If there was anything that fascinated me more than the flying car in the 1968 film, it was the toot sweet. It was not hard to see why I wanted one so badly: I was a nine-year-old with a sweet tooth who could not whistle. However, as a recent newspaper report suggests, few people share this desire or covet a talent for whistling anymore. Whistling, it seems, is no longer as popular a musical and cultural pursuit as it used to be - listening to music on the iPod has become more attractive than whistling while one works. Paul McCartney had once said he knew that the Fab Four had truly succeeded only when he heard the milkman whistling one of their tunes. You might be oblivious of this fact as you opt to listen to the Beatles on your iPod instead of whistling Hold Me Tight or Hey Jude yourself.

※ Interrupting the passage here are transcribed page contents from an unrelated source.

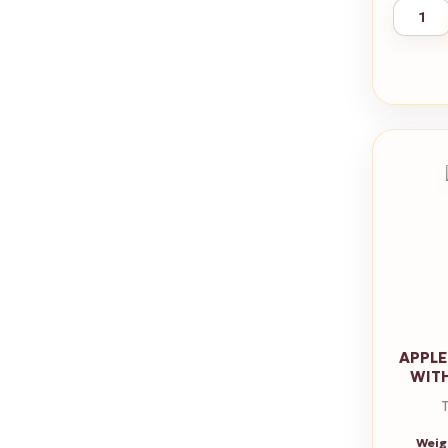
APPLE
WIT
Weig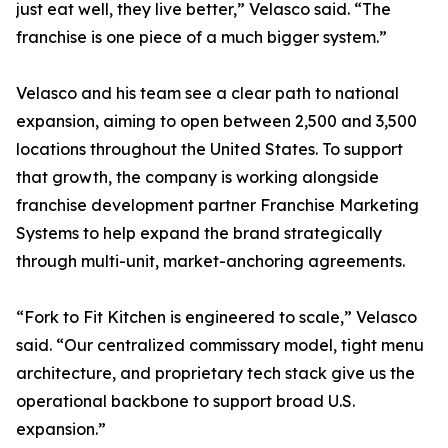
just eat well, they live better,” Velasco said. “The
franchise is one piece of a much bigger system.”
Velasco and his team see a clear path to national
expansion, aiming to open between 2,500 and 3,500
locations throughout the United States. To support
that growth, the company is working alongside
franchise development partner Franchise Marketing
Systems to help expand the brand strategically
through multi-unit, market-anchoring agreements.
“Fork to Fit Kitchen is engineered to scale,” Velasco
said. “Our centralized commissary model, tight menu
architecture, and proprietary tech stack give us the
operational backbone to support broad U.S.
expansion.”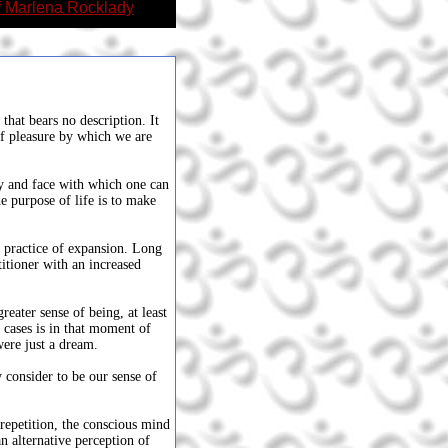
f Marlena Rocklady
that bears no description. It
of pleasure by which we are
dy and face with which one can
e purpose of life is to make
e practice of expansion. Long
itioner with an increased
.
ater sense of being, at least
cases is in that moment of
 were just a dream.
consider to be our sense of
repetition, the conscious mind
an alternative perception of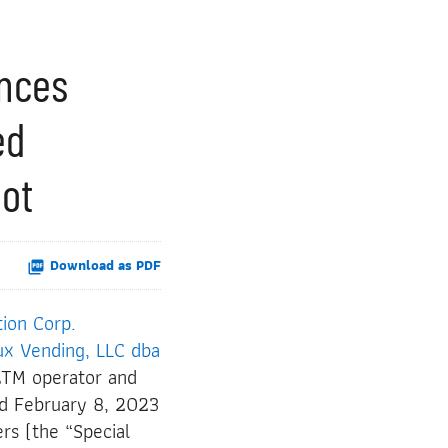
unces
ed
pot
Download as PDF
tion Corp.
ux Vending, LLC dba
ATM operator and
ed February 8, 2023
rs (the “Special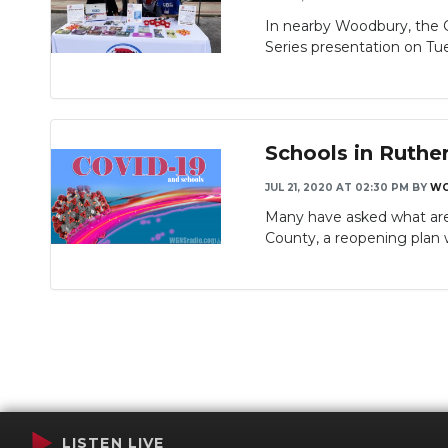
In nearby Woodbury, the 
Series presentation on Tue
Schools in Ruthe
JUL 21, 2020 AT 02:30 PM
BY
WG
Many have asked what are 
County, a reopening plan 
LISTEN LIVE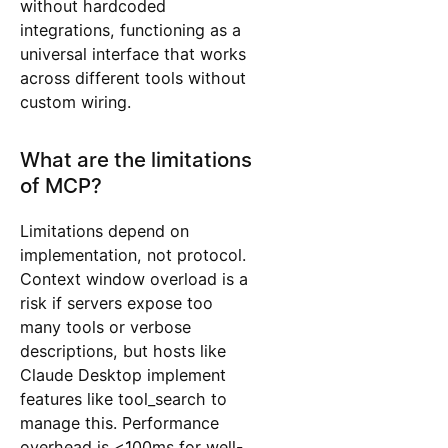
without hardcoded
integrations, functioning as a
universal interface that works
across different tools without
custom wiring.
What are the limitations
of MCP?
Limitations depend on
implementation, not protocol.
Context window overload is a
risk if servers expose too
many tools or verbose
descriptions, but hosts like
Claude Desktop implement
features like tool_search to
manage this. Performance
overhead is <100ms for well-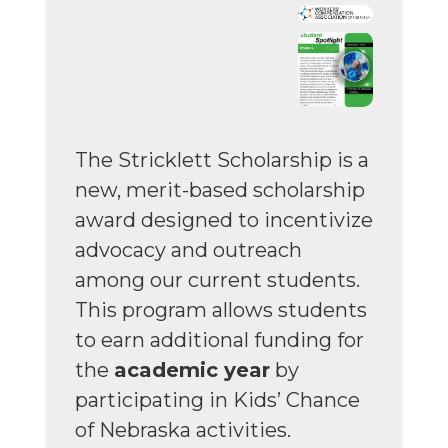
The Stricklett Scholarship is a
new, merit-based scholarship
award designed to incentivize
advocacy and outreach
among our current students.
This program allows students
to earn additional funding for
the
academic year
by
participating in Kids’ Chance
of Nebraska activities.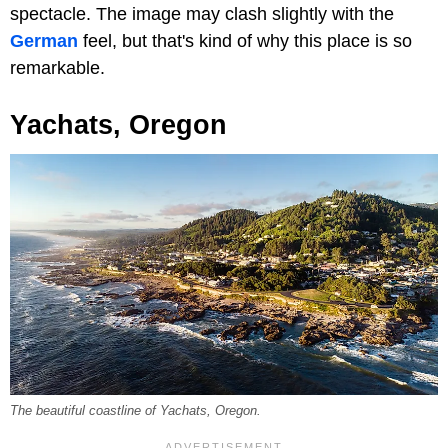
spectacle. The image may clash slightly with the
German
feel, but that's kind of why this place is so
remarkable.
Yachats, Oregon
The beautiful coastline of Yachats, Oregon.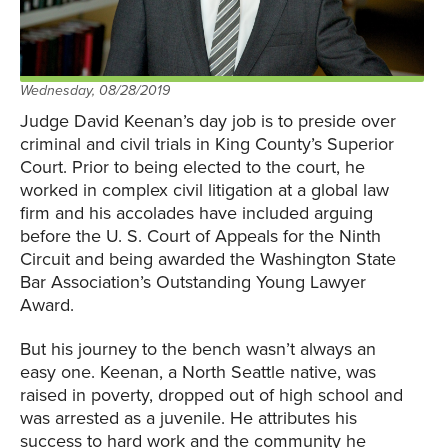
Wednesday, 08/28/2019
Judge David Keenan’s day job is to preside over
criminal and civil trials in King County’s Superior
Court. Prior to being elected to the court, he
worked in complex civil litigation at a global law
firm and his accolades have included arguing
before the U. S. Court of Appeals for the Ninth
Circuit and being awarded the Washington State
Bar Association’s Outstanding Young Lawyer
Award.
But his journey to the bench wasn’t always an
easy one. Keenan, a North Seattle native, was
raised in poverty, dropped out of high school and
was arrested as a juvenile. He attributes his
success to hard work and the community he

The irony is telling, especially in the light of the inextricable links between the physical act of whistling and the making of music. Like whistling, the mastery of several musical instruments involves respiratory strength, control and a use of the mouth and lips. While playing the trombone, the musician's lips on the embouchure hole channel the vocal breath into an air stream by shaping the lips into a slight pucker, as if to say "ooh". Other wind instruments, such as the native American flute, the Japanese shakuhachi and the bansuri, are difficult to master, but also require the deft manipulation of breath and air to produce music. And yet, the discernible lack of ordinary whistlers today makes one wonder what it might mean for the learning of wind instruments. Might it be affected by this reluctance to make music with the mouth?

Whistling has long been considered jaunty behaviour, a sign of cockiness; men who whistle are often said to possess devil-may-care attitudes. While it is certainly objectionable in the context of men whistling at women with an intent to harass them, would it be fair to extend such censure to the act of whistling music - an act so closely linked in nature to love and courtship? (Or think of the sinisterness of the low whistling at night in Holmes's "The Speckled Band".)

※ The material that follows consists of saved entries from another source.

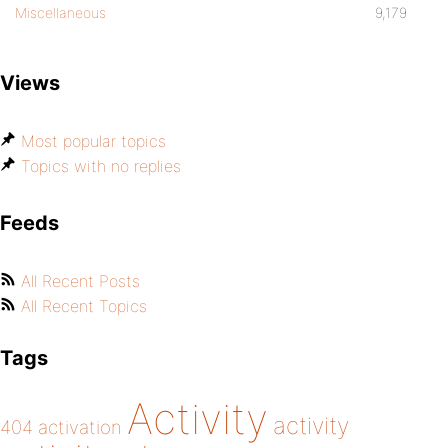
Miscellaneous
9,179
Views
Most popular topics
Topics with no replies
Feeds
All Recent Posts
All Recent Topics
Tags
Activity
activity
404
activation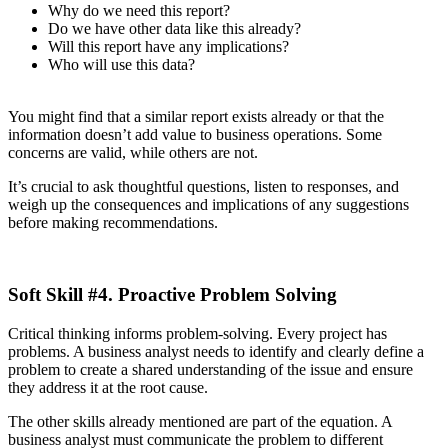
Why do we need this report?
Do we have other data like this already?
Will this report have any implications?
Who will use this data?
You might find that a similar report exists already or that the
information doesn’t add value to business operations. Some
concerns are valid, while others are not.
It’s crucial to ask thoughtful questions, listen to responses, and
weigh up the consequences and implications of any suggestions
before making recommendations.
Soft Skill #4. Proactive Problem Solving
Critical thinking informs problem-solving. Every project has
problems. A business analyst needs to identify and clearly define a
problem to create a shared understanding of the issue and ensure
they address it at the root cause.
The other skills already mentioned are part of the equation. A
business analyst must communicate the problem to different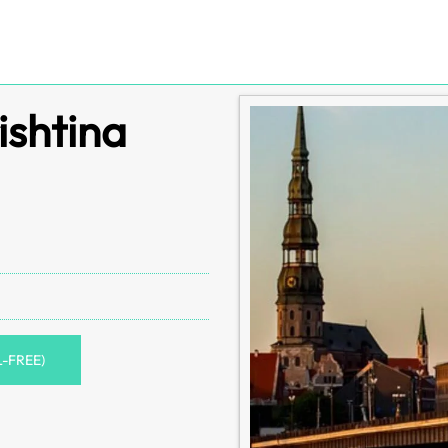
ishtina
L-FREE)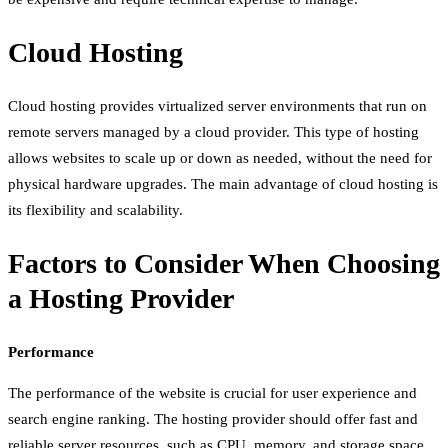
Cloud Hosting
Cloud hosting provides virtualized server environments that run on
remote servers managed by a cloud provider. This type of hosting
allows websites to scale up or down as needed, without the need for
physical hardware upgrades. The main advantage of cloud hosting is
its flexibility and scalability.
Factors to Consider When Choosing
a Hosting Provider
Performance
The performance of the website is crucial for user experience and
search engine ranking. The hosting provider should offer fast and
reliable server resources, such as CPU, memory, and storage space.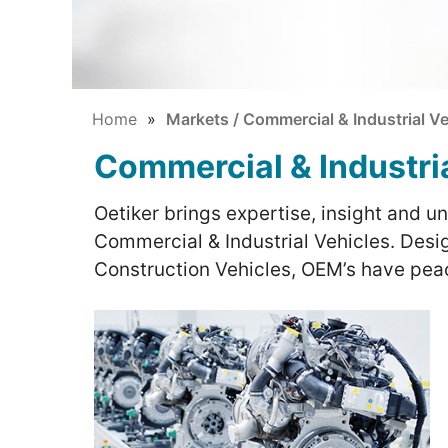
Home
Markets / Commercial & Industrial Ve
Commercial & Industri
Oetiker brings expertise, insight and u
Commercial & Industrial Vehicles. Desig
Construction Vehicles, OEM’s have peac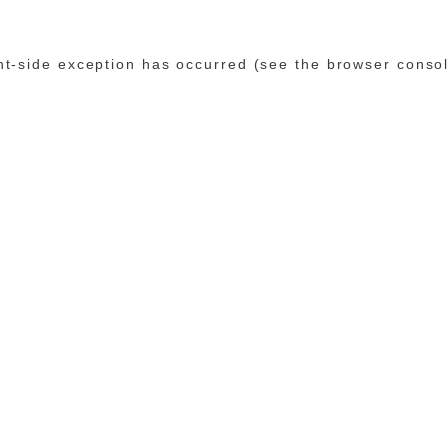
ent-side exception has occurred (see the browser conso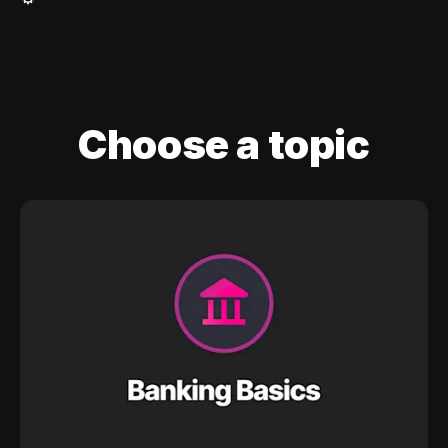
Choose a topic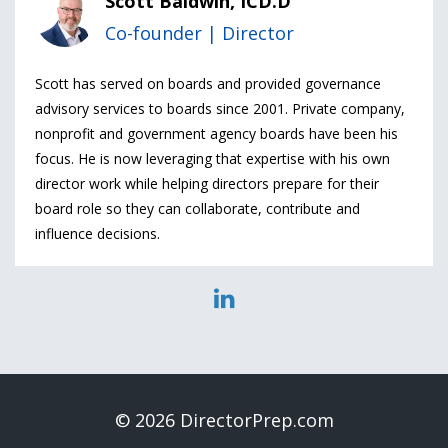
Scott Baldwin, ICD.D
Co-founder | Director
Scott has served on boards and provided governance
advisory services to boards since 2001. Private company,
nonprofit and government agency boards have been his
focus. He is now leveraging that expertise with his own
director work while helping directors prepare for their
board role so they can collaborate, contribute and
influence decisions.
© 2026 DirectorPrep.com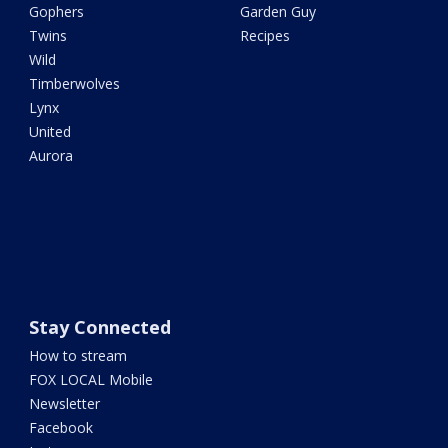
Gophers
Garden Guy
Twins
Recipes
Wild
Timberwolves
Lynx
United
Aurora
Stay Connected
How to stream
FOX LOCAL Mobile
Newsletter
Facebook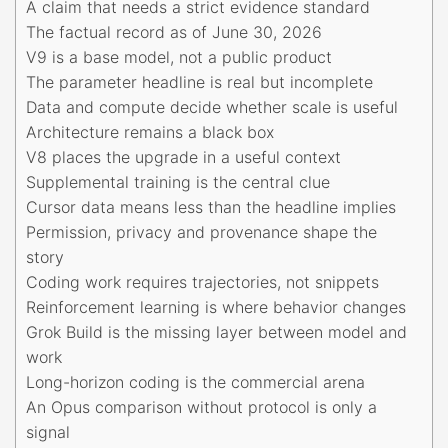
A claim that needs a strict evidence standard
The factual record as of June 30, 2026
V9 is a base model, not a public product
The parameter headline is real but incomplete
Data and compute decide whether scale is useful
Architecture remains a black box
V8 places the upgrade in a useful context
Supplemental training is the central clue
Cursor data means less than the headline implies
Permission, privacy and provenance shape the
story
Coding work requires trajectories, not snippets
Reinforcement learning is where behavior changes
Grok Build is the missing layer between model and
work
Long-horizon coding is the commercial arena
An Opus comparison without protocol is only a
signal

It has been suggested that the dwindling numbers of postmen, milkmen and newspaper delivery boys (jobs traditionally associated with whistling), as well as the growing popularity of the cell phone and iPod, may be to blame for the demise of whistling. But there still exist "whistled languages" like the one found in Oaxaca in Mexico, or Spain's Silbo Gomero, which are developed, nuanced and practised by large communities. The Silbo Gomero involves whistling in Spanish. It replaces consonants and vowels with whistling; the tone of the whistle and its continuity or interruption are what distinguishes each syllable from the other. It is taught in schools and can even help to identify a whistler's origin according to the language's local variant. That is why most of the people, especially the youth, in La Gomera in the Canary Islands use it. Instances of such language systems endure even in Europe, where one would expect the rapid pace of linguistic evolution to have long rendered whistled languages extinct.

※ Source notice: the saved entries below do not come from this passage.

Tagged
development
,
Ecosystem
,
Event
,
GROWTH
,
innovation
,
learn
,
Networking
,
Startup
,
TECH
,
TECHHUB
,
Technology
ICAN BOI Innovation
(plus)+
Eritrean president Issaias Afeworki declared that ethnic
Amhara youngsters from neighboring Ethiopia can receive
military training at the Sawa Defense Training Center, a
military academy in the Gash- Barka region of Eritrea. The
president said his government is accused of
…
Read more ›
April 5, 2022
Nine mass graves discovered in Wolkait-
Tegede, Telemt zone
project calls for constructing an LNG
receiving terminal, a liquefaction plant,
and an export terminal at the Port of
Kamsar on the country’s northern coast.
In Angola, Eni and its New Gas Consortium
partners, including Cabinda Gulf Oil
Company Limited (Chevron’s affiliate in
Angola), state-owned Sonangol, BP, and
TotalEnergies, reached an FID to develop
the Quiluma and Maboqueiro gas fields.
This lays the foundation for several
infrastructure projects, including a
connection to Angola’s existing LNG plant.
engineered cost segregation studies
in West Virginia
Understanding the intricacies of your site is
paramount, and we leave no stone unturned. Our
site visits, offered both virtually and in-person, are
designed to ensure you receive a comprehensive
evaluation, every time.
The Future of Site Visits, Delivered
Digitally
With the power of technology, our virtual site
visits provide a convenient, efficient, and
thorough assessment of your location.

In Sittingbourne in England, Dale Howting is known as the "whistling postman". A woman had once complained to the post office that Howting's early-morning whistling disturbed her. The postmaster had to ask Howting to stop. However, his other customers noticed the absence of his whistling, and demanded that he begin again. Perhaps Catherine Bott, who explored the art of whistling in the BBC Radio 4 programme, The Whistling Woman, is not too far off the mark when she says that whistling has "got more of a future" than she imagined. It is, above all, a lot of fun; as Lauren Bacall had put it, all you have to do is "put your lips together and blow". Now in his 80s, Howting is not a postman anymore, but he still whistles.